Developing from Hyphenated Lives is Earth Citizens, evoking an imaginary planetary system where hybrid flora and fauna formed by merging the national animals and plants of hostile neighbour states roam the earth and sky. The existence of one depends on the other or the disappearance of one species affects the other adversely. Earth Citizens is cleaved apart by the superimposition of barbed wires woven from electric cables, a recurring motif in the Kallat’s works.
19th century books from Museum’s library prompted three of the most recent drawings from Reena Kallat’s series of works titled Hyphenated Lives. Displayed alongside the reference books are drawings titled Cob-ger, Lo-mine and Deo-yan, hybrids formed by the merger of species appropriated as national symbols by India and Pakistan. By combining one half from each side of the border, the artist creates a poignant narrative of convergence, uniting a subcontinent that was divided by an occupying colonial force.

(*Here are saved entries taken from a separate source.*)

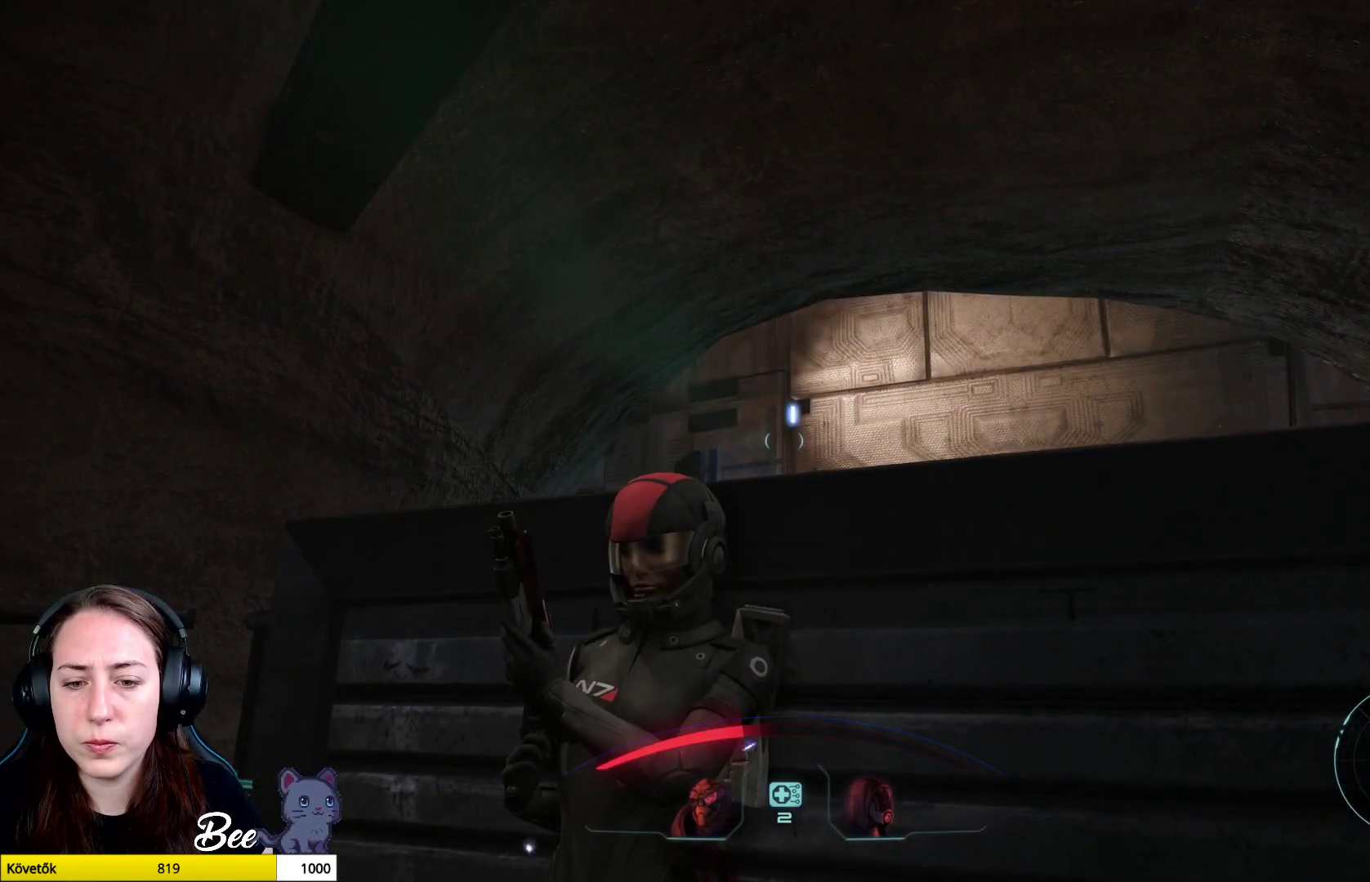
{"buttons": [], "left_stick": "center", "right_stick": "center", "events": []}
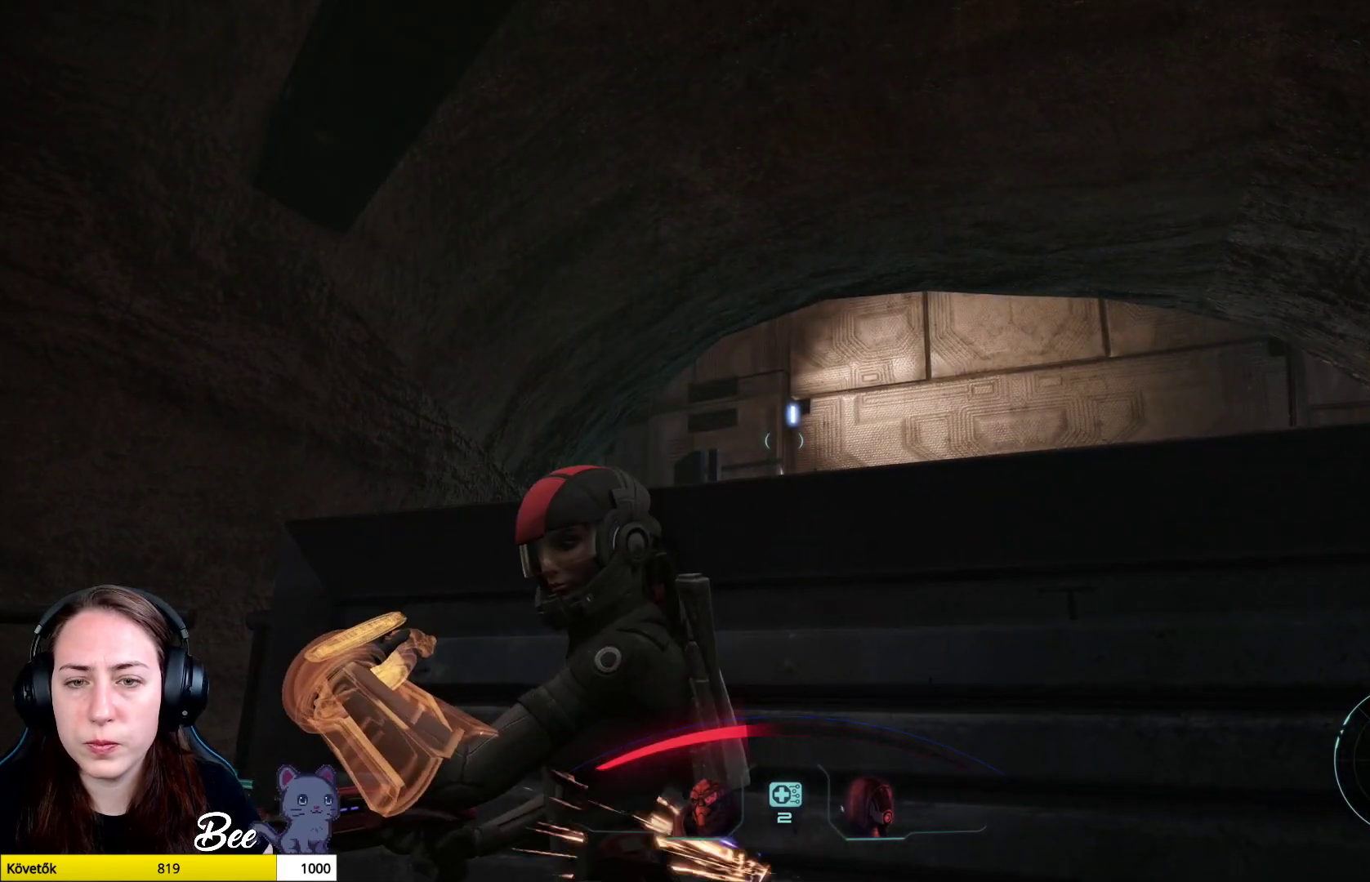
{"buttons": [], "left_stick": "center", "right_stick": "center", "events": [[433, "right_stick", "down"], [500, "right_stick", "center"]]}
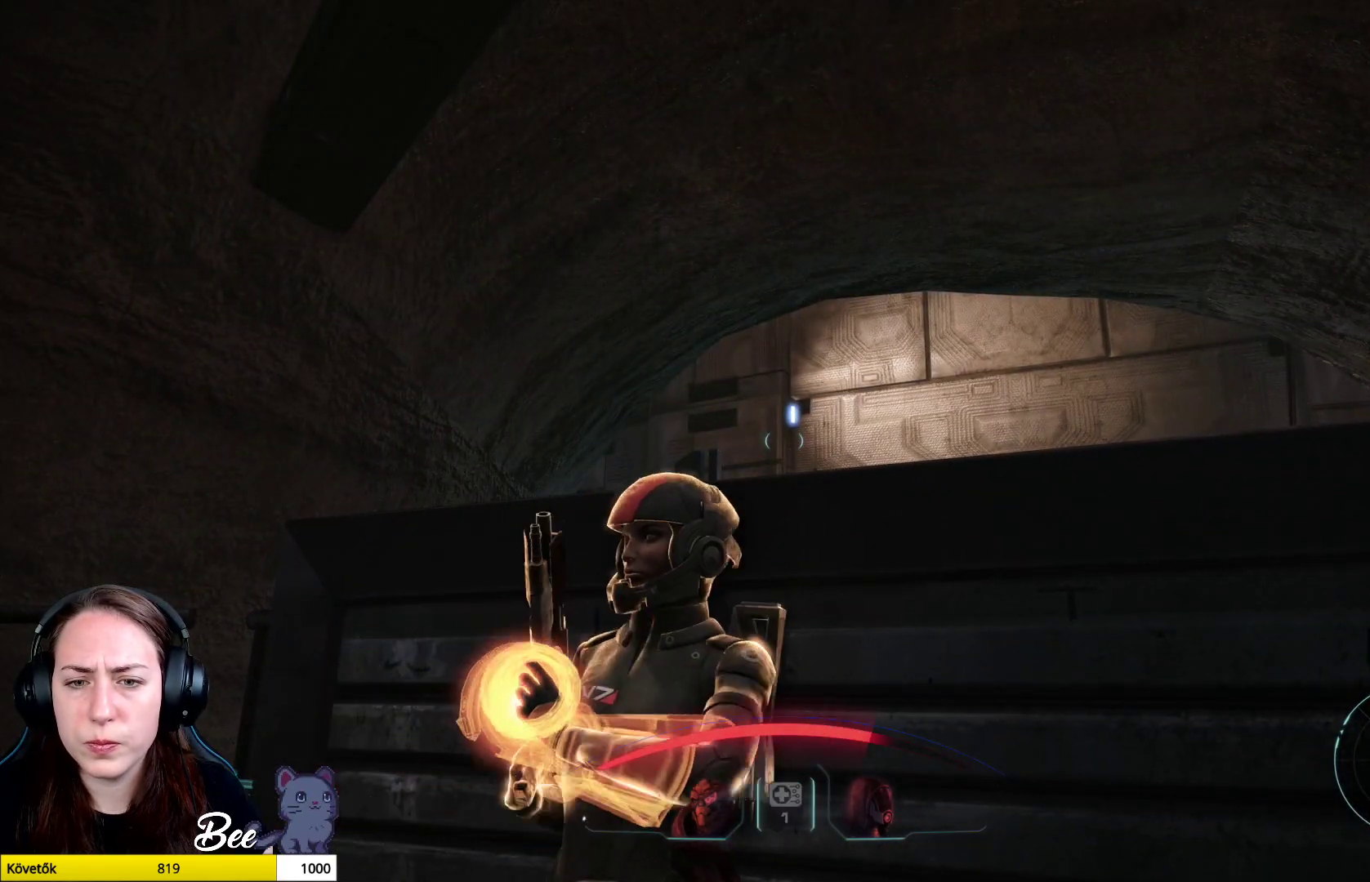
{"buttons": [], "left_stick": "center", "right_stick": "center", "events": [[317, "right_stick", "down"], [484, "right_stick", "center"]]}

In Siamese Trees, an enlarged embroidery ring, whose base itself is a painstakingly woven mesh of electrical wiring, forms a fabric fence even as these conduits of contact entangle and morph into barriers. One half grows into the Banyan tree, while the other left half bifurcates into the Deodar tree, the national trees of India and Pakistan respectively. They grow like conjoined Siamese twins paying no heed to partitioned national borders and alluding to the shared and rooted past, enmeshed in a complex civilisational history.
The works were featured as part of the exhibition 'Asymmetrical Objects', curated by Tasneem Zakaria Mehta and co-curated by Himanshu Kadam. The exhibition presented the works of ten contemporary artists whose practice includes an interest in nature and science or consumption and degradation as process and product, to respond to these ideas and to explore the much-debated Age of the Anthropocene and its impact on the environment and the effects on biodiversity.